TASK REQUIREMENTS:
Carry on the passage about bracket generating vector fields and finite ensemble controllability, starting right after its final sentence.

PASSAGE FOR REVIEW:
--------------------------------
For the vector fields f₁,…f_r on ${\mathscr{M}}$, their N-folds ${f_{1}^{N}}, {\ldots } , {f_{r}^{N}}$ are called bracket generating on ${\mathscr{M}}^{(N)}$, if the evaluations of the iterated Lie brackets of ${f_{1}^{N}}, {\ldots } , {f_{r}^{N}}$ at each $\gamma \in {\mathscr{M}}^{(N)}$, span the tangent space $T_{\gamma } {\mathscr{M}}^{(N)}=\bigotimes _{j=1}^{N}T_{x_{j}}{\mathscr{M}}$. Evidently for N > 1 the bracket generating property for ${f_{1}^{N}}, {\ldots } , {f_{r}^{N}}$ on ${\mathscr{M}}^{(N)}$ is strictly stronger, than the same property for f₁, … , f_r on ${\mathscr{M}}$.

Rashevsky-Chow theorem [2] implies

Proposition 4.2

If $\dim {\mathscr{M}} >1$ and ∀N ≥ 1 the N-folds ${f_{1}^{N}}, {\ldots } , {f_{s}^{N}}$ are bracket generating on ${\mathscr{M}}^{(N)}$, then system (9) has the property of finite ensemble controllability on ${\mathscr{M}}$.

In [4] we proved that the latter property holds for each N and a generic r-ple f₁, … , f_r of vector fields. In the present context it is more convenient to check a stronger property, which implies the bracket generating property for any N.
--------------------------------
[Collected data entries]
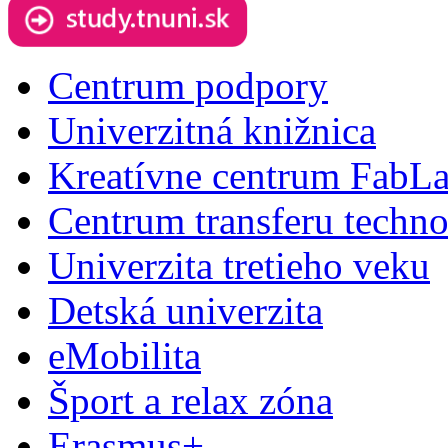
Centrum podpory
Univerzitná knižnica
Kreatívne centrum FabL
Centrum transferu techno
Univerzita tretieho veku
Detská univerzita
eMobilita
Šport a relax zóna
Erasmus+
--------------------------------
ANSWER SPACE:
Let us introduce the standard notation for the seminorms in the space of smooth vector fields on a manifold ${\mathscr{M}}$: for a compact $K \subset {\mathscr{M}}$ and r ≥ 0

$$ \|X\|_{r,K} =\sup_{x \in K}\left( \sum\limits_{0 \leq |\beta| \leq r }\left|D^{\beta} X(x)\right|\right), \ \|X\|_{r} =\sup_{x \in \mathcal{M}}\left( \sum\limits_{0 \leq |\beta | \leq r }\left|D^{\beta} X(x)\right|\right). $$

In the formulations of controllability results we invoke the following assumptions for the vector fields $f_{1}, {\ldots } , f_{r} \in \text {Vect}({\mathscr{M}})$, which define control system (9).

Assumption 1 (boundedness)

The vector fields f_j(x), j = 1, … , r, are $C^{\infty }$-smooth and bounded on ${\mathscr{M}}$ together with their covariant derivatives of each order.

Assumption 2 (Lie algebra approximating property)

A system of smooth vector fields $f_{1}, {\ldots } , f_{r} \in \text {Vect}({\mathscr{M}})$ demonstrates the Lie algebra approximating property, if ∃m ≥ 1 such that for each C^m-smooth vector field $Y \in \text {Vect}({\mathscr{M}})$ and each compact $K \subset {\mathscr{M}}$ there holds:

$$ \inf\left\{\left\|Y-X\right\|_{0,K}| \ X \in \text{Lie}\{ f_{1}, {\ldots} , f_{r}\} \right\}=0.$$

We show that this property suffices to guarantee finite ensemble controllability.

Theorem 4.3 (Lie algebra approximating property and finite ensemble controllability)

If $\dim {\mathscr{M}} >1$ and the vector fields f₁, … , f_r meet Assumptions 1 and 2, then ∀N ≥ 1 system (10) is controllable in the space $\mathcal {E}_{N}({\mathscr{M}})$ of ensembles of N points.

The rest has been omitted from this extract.